Python Pandas for Data Analysis: A Practical Intro
Load CSVs, explore DataFrames, filter and group data, and export results—ideal after you have Python installed.
Data & machine learning Beginner 7 min read
·
pandas wraps NumPy arrays with labels so you can align time series and join tables in memory. You run read_csv to parse files into typed columns; you run info()/describe() because exploratory stats catch bad dtypes before you aggregate wrong.
Install Python in a venv, then pip install pandas (often with pyarrow or matplotlib).
Core objects
Why Series vs DataFrame: A Series is a single column with an index; a DataFrame is a table—operations broadcast along columns.
Load and peek
Why head/info/describe: Confirms delimiter parsing worked and shows null counts and numeric ranges before you trust aggregates.
import pandas as pd
df = pd.read_csv("data.csv")
df.head()
df.info()
df.describe()
Select and filter
Why boolean indexing: Vectorized filters are faster than Python loops and keep code readable.
df[df["region"] == "EU"]
df.loc[:, ["date", "revenue"]]
Group and aggregate
df.groupby("product_id")["revenue"].sum()

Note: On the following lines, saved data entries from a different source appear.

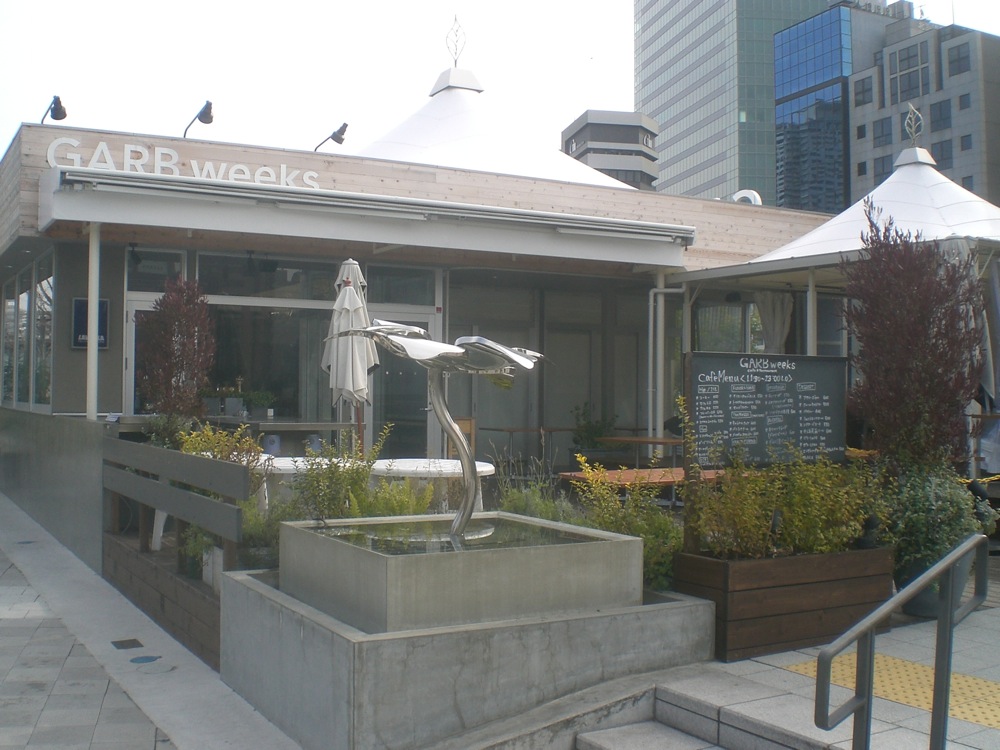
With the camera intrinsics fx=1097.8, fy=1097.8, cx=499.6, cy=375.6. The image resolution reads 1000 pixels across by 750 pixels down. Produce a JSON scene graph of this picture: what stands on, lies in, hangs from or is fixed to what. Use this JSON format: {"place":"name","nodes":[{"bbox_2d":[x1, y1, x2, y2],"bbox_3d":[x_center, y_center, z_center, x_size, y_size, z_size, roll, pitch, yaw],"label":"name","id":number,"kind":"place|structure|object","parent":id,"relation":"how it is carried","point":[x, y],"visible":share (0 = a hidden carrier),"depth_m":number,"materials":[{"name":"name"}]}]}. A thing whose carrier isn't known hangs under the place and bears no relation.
{"place":"outdoors","nodes":[
{"label":"outdoors","id":0,"kind":"place"},
{"bbox_2d":[0,410,109,570],"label":"low wall","id":1,"kind":"structure","parent":0,"point":[75,429],"depth_m":10.26,"materials":[{"name":"grey"}]},
{"bbox_2d":[0,488,306,749],"label":"pavement","id":2,"kind":"structure","parent":0,"point":[11,507],"materials":[{"name":"grey stone"}]},
{"bbox_2d":[111,638,143,648],"bbox_3d":[-2.393,1.725,7.036,0.185,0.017,0.243,1,-1,-31],"label":"drain cover","id":3,"kind":"object","parent":2,"relation":"in","point":[137,643],"visible":0.96,"depth_m":7.02,"materials":[{"name":"black metal"}]},
{"bbox_2d":[129,654,161,663],"bbox_3d":[-2.169,1.731,6.695,0.202,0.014,0.213,1,-1,-31],"label":"manhole cover","id":4,"kind":"object","parent":2,"relation":"in","point":[137,660],"visible":0.97,"depth_m":6.67,"materials":[{"name":"blue"}]},
{"bbox_2d":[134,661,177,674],"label":"manhole cover","id":5,"kind":"object","parent":2,"relation":"in","point":[160,669],"visible":0.96,"depth_m":6.46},
{"bbox_2d":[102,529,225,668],"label":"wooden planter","id":6,"kind":"object","parent":2,"relation":"on","point":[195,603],"visible":0.47,"depth_m":7.31,"materials":[{"name":"brown wood"}]},
{"bbox_2d":[102,435,250,570],"bbox_3d":[-2.311,0.892,7.550,0.130,0.786,2.726,1,-1,-31],"label":"wooden fence","id":7,"kind":"object","parent":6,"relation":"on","point":[160,452],"visible":0.91,"depth_m":7.24,"materials":[{"name":"wood"}]},
{"bbox_2d":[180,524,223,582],"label":"plant","id":8,"kind":"object","parent":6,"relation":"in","point":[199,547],"visible":0.39,"depth_m":7.00,"materials":[{"name":"green plant"}]},
{"bbox_2d":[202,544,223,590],"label":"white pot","id":9,"kind":"object","parent":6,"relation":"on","point":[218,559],"visible":0.24,"depth_m":7.06,"materials":[{"name":"white"}]},
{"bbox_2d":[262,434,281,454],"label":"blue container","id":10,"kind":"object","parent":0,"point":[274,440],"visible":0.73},
{"bbox_2d":[1,122,840,528],"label":"restaurant building","id":11,"kind":"structure","parent":0,"point":[65,347],"depth_m":12.61,"materials":[{"name":"beige wood"}]},
{"bbox_2d":[0,251,53,411],"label":"window","id":12,"kind":"structure","parent":11,"relation":"in","point":[13,303],"depth_m":13.53,"materials":[{"name":"glass"}]},
{"bbox_2d":[39,96,67,124],"bbox_3d":[-4.825,-2.793,11.820,0.304,0.417,0.475,1,-1,-31],"label":"spotlight","id":13,"kind":"object","parent":11,"relation":"attached to","point":[56,118],"visible":0.92,"depth_m":11.85,"materials":[{"name":"black metal"}]},
{"bbox_2d":[71,297,109,347],"bbox_3d":[-4.176,-0.522,11.179,0.367,0.542,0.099,1,-1,-31],"label":"wall sign","id":14,"kind":"object","parent":11,"relation":"attached to","point":[102,343],"visible":0.57,"depth_m":11.16,"materials":[{"name":"blue"}]},
{"bbox_2d":[86,221,99,420],"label":"post","id":15,"kind":"object","parent":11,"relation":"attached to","point":[94,351],"visible":0.7,"depth_m":10.03,"materials":[{"name":"white metal"}]},
{"bbox_2d":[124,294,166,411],"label":"glass door","id":16,"kind":"structure","parent":11,"relation":"in","point":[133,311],"depth_m":11.35,"materials":[{"name":"white glass"}]},
{"bbox_2d":[125,249,188,290],"bbox_3d":[-3.555,-1.067,11.377,0.653,0.520,0.110,1,-1,-31],"label":"window","id":17,"kind":"structure","parent":11,"relation":"in","point":[174,263],"depth_m":11.35,"materials":[{"name":"glass"}]},
{"bbox_2d":[43,135,319,187],"bbox_3d":[-3.196,-2.113,11.052,3.118,0.363,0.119,1,-1,-31],"label":"building sign","id":18,"kind":"object","parent":11,"relation":"attached to","point":[104,146],"visible":0.86,"depth_m":11.05,"materials":[{"name":"white"}]},
{"bbox_2d":[183,100,214,138],"bbox_3d":[-3.439,-2.866,12.579,0.346,0.576,0.541,1,-1,-31],"label":"spotlight","id":19,"kind":"object","parent":11,"relation":"attached to","point":[208,112],"visible":0.94,"depth_m":12.58,"materials":[{"name":"black metal"}]},
{"bbox_2d":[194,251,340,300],"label":"window","id":20,"kind":"structure","parent":11,"relation":"in","point":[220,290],"depth_m":11.81,"materials":[{"name":"glass"}]},
{"bbox_2d":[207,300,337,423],"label":"window","id":21,"kind":"structure","parent":11,"relation":"in","point":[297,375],"depth_m":12.06,"materials":[{"name":"glass"}]},
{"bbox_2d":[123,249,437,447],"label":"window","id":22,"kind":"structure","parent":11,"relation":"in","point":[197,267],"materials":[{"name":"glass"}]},
{"bbox_2d":[313,122,348,151],"bbox_3d":[-2.182,-2.959,14.049,0.402,0.528,0.500,1,-1,-31],"label":"floodlight","id":23,"kind":"object","parent":11,"relation":"attached to","point":[332,137],"visible":0.96,"depth_m":13.97,"materials":[{"name":"black metal"}]},
{"bbox_2d":[37,165,695,268],"bbox_3d":[-1.062,-1.528,11.041,6.755,0.493,1.950,1,-1,-31],"label":"awning","id":24,"kind":"object","parent":11,"relation":"attached to","point":[388,240],"visible":0.96,"depth_m":10.27,"materials":[{"name":"white metal"}]},
{"bbox_2d":[365,265,435,305],"bbox_3d":[-1.091,-0.993,12.133,0.950,0.517,0.142,1,-1,-31],"label":"window","id":25,"kind":"structure","parent":11,"relation":"in","point":[390,293],"depth_m":12.10,"materials":[{"name":"glass"}]},
{"bbox_2d":[368,304,439,457],"bbox_3d":[-1.100,0.471,12.635,0.946,2.285,0.250,1,-1,-31],"label":"glass door","id":26,"kind":"structure","parent":11,"relation":"in","point":[400,412],"depth_m":12.59,"materials":[{"name":"glass"}]},
{"bbox_2d":[348,57,637,188],"bbox_3d":[-0.824,-4.011,19.666,8.195,4.692,8.216,1,-1,-31],"label":"tent roof","id":27,"kind":"object","parent":11,"relation":"on","point":[442,99],"visible":0.36,"depth_m":18.93,"materials":[{"name":"white fabric"}]},
{"bbox_2d":[445,15,465,65],"bbox_3d":[-0.820,-6.149,20.265,0.364,1.127,0.419,1,-1,-31],"label":"finial","id":28,"kind":"object","parent":27,"relation":"on","point":[456,49],"visible":0.94,"depth_m":20.24,"materials":[{"name":"metal"}]},
{"bbox_2d":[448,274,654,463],"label":"glass door","id":29,"kind":"structure","parent":11,"relation":"in","point":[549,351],"depth_m":14.43,"materials":[{"name":"glass"}]},
{"bbox_2d":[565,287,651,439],"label":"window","id":30,"kind":"structure","parent":11,"relation":"in","point":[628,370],"depth_m":14.67,"materials":[{"name":"glass"}]},
{"bbox_2d":[647,272,681,447],"bbox_3d":[2.075,0.079,13.837,0.381,2.833,0.278,1,-1,-31],"label":"drainpipe","id":31,"kind":"object","parent":11,"relation":"attached to","point":[651,299],"visible":0.78,"depth_m":13.81,"materials":[{"name":"white metal"}]},
{"bbox_2d":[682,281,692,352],"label":"canopy post","id":32,"kind":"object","parent":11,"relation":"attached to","point":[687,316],"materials":[{"name":"white metal"}]},
{"bbox_2d":[732,189,761,204],"bbox_3d":[3.935,-2.720,17.693,0.541,0.474,0.556,1,-1,-31],"label":"roof vent","id":33,"kind":"object","parent":11,"relation":"on","point":[758,202],"visible":0.47,"depth_m":17.53,"materials":[{"name":"white metal"}]},
{"bbox_2d":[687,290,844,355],"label":"window","id":34,"kind":"structure","parent":11,"relation":"in","point":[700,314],"depth_m":13.57,"materials":[{"name":"glass"}]},
{"bbox_2d":[311,516,594,556],"label":"water","id":35,"kind":"structure","parent":0,"point":[487,528],"materials":[{"name":"liquid"}]},
{"bbox_2d":[0,0,998,162],"label":"sky","id":36,"kind":"structure","parent":0,"point":[15,106],"materials":[{"name":"white"}]},
{"bbox_2d":[561,109,660,189],"label":"office building","id":37,"kind":"structure","parent":0,"point":[593,162],"materials":[{"name":"grey concrete"}]},
{"bbox_2d":[633,0,829,204],"label":"glass skyscraper","id":38,"kind":"structure","parent":0,"point":[663,120],"materials":[{"name":"glass"}]},
{"bbox_2d":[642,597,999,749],"label":"pavement","id":39,"kind":"structure","parent":0,"point":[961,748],"materials":[{"name":"grey stone"}]},
{"bbox_2d":[573,682,828,749],"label":"stone steps","id":40,"kind":"structure","parent":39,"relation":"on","point":[655,738],"depth_m":4.85,"materials":[{"name":"grey stone"}]},
{"bbox_2d":[674,545,896,661],"bbox_3d":[1.589,1.224,6.150,1.249,0.480,0.672,1,-1,-31],"label":"wooden planter","id":41,"kind":"object","parent":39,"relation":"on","point":[816,603],"visible":0.75,"depth_m":5.81,"materials":[{"name":"brown wood"}]},
{"bbox_2d":[683,351,848,466],"bbox_3d":[1.677,0.305,6.921,1.391,0.895,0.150,1,-1,-20],"label":"chalkboard sign","id":42,"kind":"object","parent":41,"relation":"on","point":[802,381],"visible":0.92,"depth_m":6.88,"materials":[{"name":"black"}]},
{"bbox_2d":[683,433,884,559],"bbox_3d":[1.548,0.611,6.060,1.236,0.898,0.845,1,-1,-31],"label":"yellow shrub","id":43,"kind":"object","parent":41,"relation":"in","point":[756,488],"visible":0.82,"depth_m":5.96,"materials":[{"name":"plant"}]},
{"bbox_2d":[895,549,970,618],"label":"plant pot","id":44,"kind":"object","parent":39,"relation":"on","point":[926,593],"visible":0.24,"depth_m":6.55,"materials":[{"name":"grey"}]},
{"bbox_2d":[840,201,987,473],"bbox_3d":[2.641,-0.053,7.009,0.997,2.057,0.989,1,-1,-31],"label":"red shrub","id":45,"kind":"object","parent":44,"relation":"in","point":[895,335],"visible":0.9,"depth_m":6.85,"materials":[{"name":"plant"}]},
{"bbox_2d":[879,461,985,577],"bbox_3d":[2.555,0.844,6.562,0.750,0.749,0.717,1,-1,-31],"label":"shrub","id":46,"kind":"object","parent":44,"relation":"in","point":[934,507],"visible":0.68,"depth_m":6.41,"materials":[{"name":"green plant"}]},
{"bbox_2d":[767,1,917,209],"label":"building","id":47,"kind":"structure","parent":0,"point":[781,156],"materials":[{"name":"blue glass"}]},
{"bbox_2d":[787,652,999,730],"label":"tactile paving","id":48,"kind":"structure","parent":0,"point":[984,721],"materials":[{"name":"yellow tile"}]},
{"bbox_2d":[812,531,994,749],"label":"metal handrail","id":49,"kind":"object","parent":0,"point":[870,648],"visible":0.98,"depth_m":3.76,"materials":[{"name":"grey metal"}]},
{"bbox_2d":[843,4,999,209],"label":"office building","id":50,"kind":"structure","parent":0,"point":[860,108],"materials":[{"name":"grey concrete"}]},
{"bbox_2d":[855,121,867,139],"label":"window","id":51,"kind":"structure","parent":50,"relation":"in","point":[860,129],"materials":[{"name":"black glass"}]},
{"bbox_2d":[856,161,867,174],"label":"window","id":52,"kind":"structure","parent":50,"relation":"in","point":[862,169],"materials":[{"name":"black glass"}]},
{"bbox_2d":[853,76,872,106],"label":"window","id":53,"kind":"structure","parent":50,"relation":"in","point":[860,101],"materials":[{"name":"grey glass"}]},
{"bbox_2d":[873,116,891,146],"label":"window","id":54,"kind":"structure","parent":50,"relation":"in","point":[883,127],"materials":[{"name":"grey glass"}]},
{"bbox_2d":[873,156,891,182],"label":"window","id":55,"kind":"structure","parent":50,"relation":"in","point":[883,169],"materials":[{"name":"grey glass"}]},
{"bbox_2d":[890,43,929,102],"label":"window","id":56,"kind":"structure","parent":50,"relation":"in","point":[909,87],"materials":[{"name":"glass"}]},
{"bbox_2d":[929,102,949,131],"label":"window","id":57,"kind":"structure","parent":50,"relation":"in","point":[943,118],"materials":[{"name":"grey glass"}]},
{"bbox_2d":[934,139,952,168],"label":"window","id":58,"kind":"structure","parent":50,"relation":"in","point":[940,156],"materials":[{"name":"grey glass"}]},
{"bbox_2d":[946,41,969,76],"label":"window","id":59,"kind":"structure","parent":50,"relation":"in","point":[961,57],"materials":[{"name":"grey glass"}]},
{"bbox_2d":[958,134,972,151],"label":"window","id":60,"kind":"structure","parent":50,"relation":"in","point":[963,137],"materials":[{"name":"grey glass"}]},
{"bbox_2d":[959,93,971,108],"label":"window","id":61,"kind":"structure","parent":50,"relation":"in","point":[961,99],"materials":[{"name":"grey glass"}]},
{"bbox_2d":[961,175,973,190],"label":"window","id":62,"kind":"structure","parent":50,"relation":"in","point":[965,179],"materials":[{"name":"grey glass"}]},
{"bbox_2d":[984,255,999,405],"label":"canopy post","id":63,"kind":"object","parent":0,"point":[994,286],"visible":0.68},
{"label":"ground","id":64,"kind":"structure","parent":0},
{"bbox_2d":[134,274,213,439],"bbox_3d":[-2.719,0.015,9.201,0.739,1.691,0.793,1,-1,-31],"label":"red shrub","id":65,"kind":"object","parent":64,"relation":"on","point":[166,307],"visible":0.87,"depth_m":9.09,"materials":[{"name":"plant"}]},
{"bbox_2d":[175,421,265,469],"bbox_3d":[-1.965,0.658,7.615,0.681,0.677,0.736,1,-1,-31],"label":"shrub","id":66,"kind":"object","parent":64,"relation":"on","point":[220,438],"visible":0.34,"depth_m":7.58,"materials":[{"name":"green plant"}]},
{"bbox_2d":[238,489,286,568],"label":"shrub","id":67,"kind":"object","parent":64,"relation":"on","point":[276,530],"visible":0.5,"depth_m":6.48,"materials":[{"name":"green plant"}]},
{"bbox_2d":[197,416,358,448],"bbox_3d":[-2.281,0.896,10.944,1.329,0.916,1.057,1,-1,-31],"label":"counter","id":68,"kind":"object","parent":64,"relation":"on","point":[286,427],"visible":0.49,"depth_m":10.67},
{"bbox_2d":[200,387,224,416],"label":"potted plant","id":69,"kind":"object","parent":68,"relation":"on","point":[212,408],"visible":0.8,"depth_m":11.59,"materials":[{"name":"plant"}]},
{"bbox_2d":[223,389,246,416],"bbox_3d":[-2.817,0.281,11.681,0.281,0.310,0.281,1,-1,-31],"label":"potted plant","id":70,"kind":"object","parent":68,"relation":"on","point":[230,400],"visible":0.94,"depth_m":11.60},
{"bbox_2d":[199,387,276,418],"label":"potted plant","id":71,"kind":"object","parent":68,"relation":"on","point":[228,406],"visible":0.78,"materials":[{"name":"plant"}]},
{"bbox_2d":[244,390,275,418],"bbox_3d":[-2.541,0.293,11.662,0.371,0.325,0.334,0,-1,22],"label":"potted plant","id":72,"kind":"object","parent":68,"relation":"on","point":[257,406],"visible":0.94,"depth_m":11.59,"materials":[{"name":"green plant"}]},
{"bbox_2d":[252,455,353,511],"bbox_3d":[-1.523,1.020,8.193,0.953,0.749,0.948,1,-1,-31],"label":"table","id":73,"kind":"object","parent":64,"relation":"on","point":[292,471],"visible":0.29,"depth_m":7.93,"materials":[{"name":"white"}]},
{"bbox_2d":[286,425,396,521],"bbox_3d":[-0.984,0.730,6.682,0.773,0.891,0.796,1,-1,-31],"label":"shrub","id":74,"kind":"object","parent":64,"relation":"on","point":[363,477],"visible":0.64,"depth_m":6.60,"materials":[{"name":"green plant"}]},
{"bbox_2d":[323,257,378,451],"bbox_3d":[-1.265,0.139,9.263,0.528,2.383,0.556,1,-1,-31],"label":"closed umbrella","id":75,"kind":"object","parent":64,"relation":"on","point":[350,290],"visible":0.88,"depth_m":9.16,"materials":[{"name":"white fabric"}]},
{"bbox_2d":[351,473,436,517],"bbox_3d":[-0.661,0.902,6.612,0.641,0.600,0.643,1,-1,-31],"label":"shrub","id":76,"kind":"object","parent":64,"relation":"on","point":[388,511],"visible":0.52,"depth_m":6.59,"materials":[{"name":"green plant"}]},
{"bbox_2d":[368,458,494,511],"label":"round table","id":77,"kind":"object","parent":64,"relation":"on","point":[479,469],"visible":0.6,"depth_m":7.82,"materials":[{"name":"white"}]},
{"bbox_2d":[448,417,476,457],"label":"wooden chair","id":78,"kind":"object","parent":64,"relation":"on","point":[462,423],"visible":0.29,"depth_m":10.75,"materials":[{"name":"brown wood"}]},
{"bbox_2d":[222,553,713,749],"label":"concrete base","id":79,"kind":"object","parent":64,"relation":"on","point":[270,601],"visible":0.73,"depth_m":5.10,"materials":[{"name":"grey concrete"}]},
{"bbox_2d":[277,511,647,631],"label":"stone basin","id":80,"kind":"object","parent":79,"relation":"in","point":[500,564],"visible":0.78,"depth_m":5.22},
{"bbox_2d":[320,321,548,543],"bbox_3d":[-0.309,0.319,5.636,1.150,1.205,1.115,1,-1,-31],"label":"sculpture","id":81,"kind":"object","parent":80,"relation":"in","point":[508,351],"visible":0.98,"depth_m":5.56,"materials":[{"name":"silver metal"}]},
{"bbox_2d":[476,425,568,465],"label":"table","id":82,"kind":"object","parent":64,"relation":"on","point":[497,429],"visible":0.81,"depth_m":13.61,"materials":[{"name":"brown wood"}]},
{"bbox_2d":[495,476,582,524],"bbox_3d":[0.272,0.897,6.830,0.708,0.604,0.796,1,-1,-31],"label":"shrub","id":83,"kind":"object","parent":64,"relation":"on","point":[547,515],"visible":0.46,"depth_m":6.81,"materials":[{"name":"green plant"}]},
{"bbox_2d":[570,403,618,462],"bbox_3d":[1.216,0.813,14.133,0.708,0.926,0.709,1,-1,-31],"label":"potted plant","id":84,"kind":"object","parent":64,"relation":"on","point":[589,435],"visible":0.66,"depth_m":14.02,"materials":[{"name":"green plant"}]},
{"bbox_2d":[564,454,684,593],"bbox_3d":[0.738,0.884,6.357,0.783,0.844,0.916,1,-1,-31],"label":"shrub","id":85,"kind":"object","parent":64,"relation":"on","point":[667,568],"visible":0.51,"depth_m":6.26,"materials":[{"name":"green plant"}]},
{"bbox_2d":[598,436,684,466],"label":"wooden table","id":86,"kind":"object","parent":64,"relation":"on","point":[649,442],"visible":0.63,"depth_m":12.02,"materials":[{"name":"brown wood"}]},
{"bbox_2d":[558,467,728,491],"bbox_3d":[1.281,1.108,8.384,1.676,0.659,0.719,1,-1,-31],"label":"wooden table","id":87,"kind":"object","parent":64,"relation":"on","point":[568,473],"visible":0.37,"depth_m":8.15,"materials":[{"name":"wood"}]},
{"bbox_2d":[806,269,817,354],"bbox_3d":[3.322,0.003,11.672,0.177,2.441,0.176,1,-1,-31],"label":"canopy post","id":88,"kind":"object","parent":64,"relation":"on","point":[810,299],"visible":0.44,"depth_m":11.64,"materials":[{"name":"white metal"}]},
{"bbox_2d":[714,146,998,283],"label":"canopy tent","id":89,"kind":"object","parent":64,"relation":"on","point":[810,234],"visible":0.59,"depth_m":11.83,"materials":[{"name":"white fabric"}]},
{"bbox_2d":[755,290,793,353],"bbox_3d":[3.356,-0.203,13.397,0.422,1.840,0.416,1,-1,-31],"label":"curtain","id":90,"kind":"object","parent":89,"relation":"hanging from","point":[777,311],"visible":0.51,"depth_m":13.37,"materials":[{"name":"fabric"}]},
{"bbox_2d":[904,104,924,147],"bbox_3d":[5.712,-3.418,15.150,0.286,0.703,0.333,1,-1,-31],"label":"finial","id":91,"kind":"object","parent":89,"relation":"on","point":[914,127],"visible":0.97,"depth_m":15.12,"materials":[{"name":"silver metal"}]},
{"bbox_2d":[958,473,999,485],"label":"chain","id":92,"kind":"object","parent":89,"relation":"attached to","point":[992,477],"visible":0.52,"depth_m":8.31,"materials":[{"name":"yellow plastic"}]}
]}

What this does: Splits rows by product_id, computes per-group sum—SQL GROUP BY analogue.
Joins
pd.merge(df_orders, df_customers, on="customer_id", how="left")
Why specify how: Defaults differ from SQL habits; left joins keep all orders even if a customer row is missing.
Missing data
isna(), fillna(), or explicit drops—document assumptions for reproducibility.
Frequently asked questions
Pandas vs SQL?
Use SQL in the database for big aggregates; pandas shines for exploration and glue code in Python.
Performance?
For huge tables, consider Polars, DuckDB, or push work into the database.
Notebooks?
Jupyter is fine; keep notebooks under Git with cleared outputs or export scripts for production.
Time zones?
Parse with pd.to_datetime(..., utc=True) and normalize early.